Find the equations of the line passing through the point $(3,1,-2)$ and parallel to each of the planes $x-y+z=4$ and $3x+y-z=5$.
I started off by finding the normal vector from both of the planes $ \begin{vmatrix} i & j & k \\ 1 & -1 & 1 \\ 3 & 1 & -1 \end{vmatrix} $ which worked out to $<0,4,4>$, but at this point I'm not sure where to continue.
On
Hint:
A directing vector of the sought line has to be orthogonal to the normal vectors of each plane, hence has to be collinear to the cross-product $\;\vec n_1\times \vec n_2$.

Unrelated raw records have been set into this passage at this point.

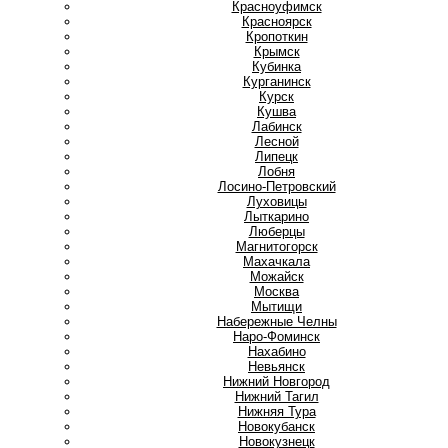
Красноуфимск
Красноярск
Кропоткин
Крымск
Кубинка
Курганинск
Курск
Кушва
Л
Лабинск
Лесной
Липецк
Лобня
Лосино-Петровский
Луховицы
Лыткарино
Люберцы
М
Магнитогорск
Махачкала
Можайск
Москва
Мытищи
Н
Набережные Челны
Наро-Фоминск
Нахабино
Невьянск
Нижний Новгород
Нижний Тагил
Нижняя Тура
Новокубанск
Новокузнецк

Thus a parametric equation of the line parallel to both planes, passing through point $A\,(3,1,-2)$ will be $$ M=A+t\,(\vec n_1\times \vec n_2). $$
You have found the vector $\vec n=(0,4,4)^T$ that is orthogonal to the orthogonal of the first plane and orthogonal to the orthogonal of the second plane, so it is parallel to the two planes, and the line is $$ \vec x=P+t\cdot\vec n $$
where $P=(3,1,-2)$ is the given point.
So we have: $$ \begin{pmatrix} x\\y\\z \end{pmatrix} = \begin{pmatrix} 3\\1+4t\\-2+4t \end{pmatrix} $$ that is equivalent to: $$ \begin{cases} x=3\\ y=1+4t\\ z=-2+4t \end{cases} $$ and, subtracting the last two equation we find: $$ \begin{cases} x=3\\ y-z=1+2\\ \end{cases} $$ and that is another form of the equation of the line.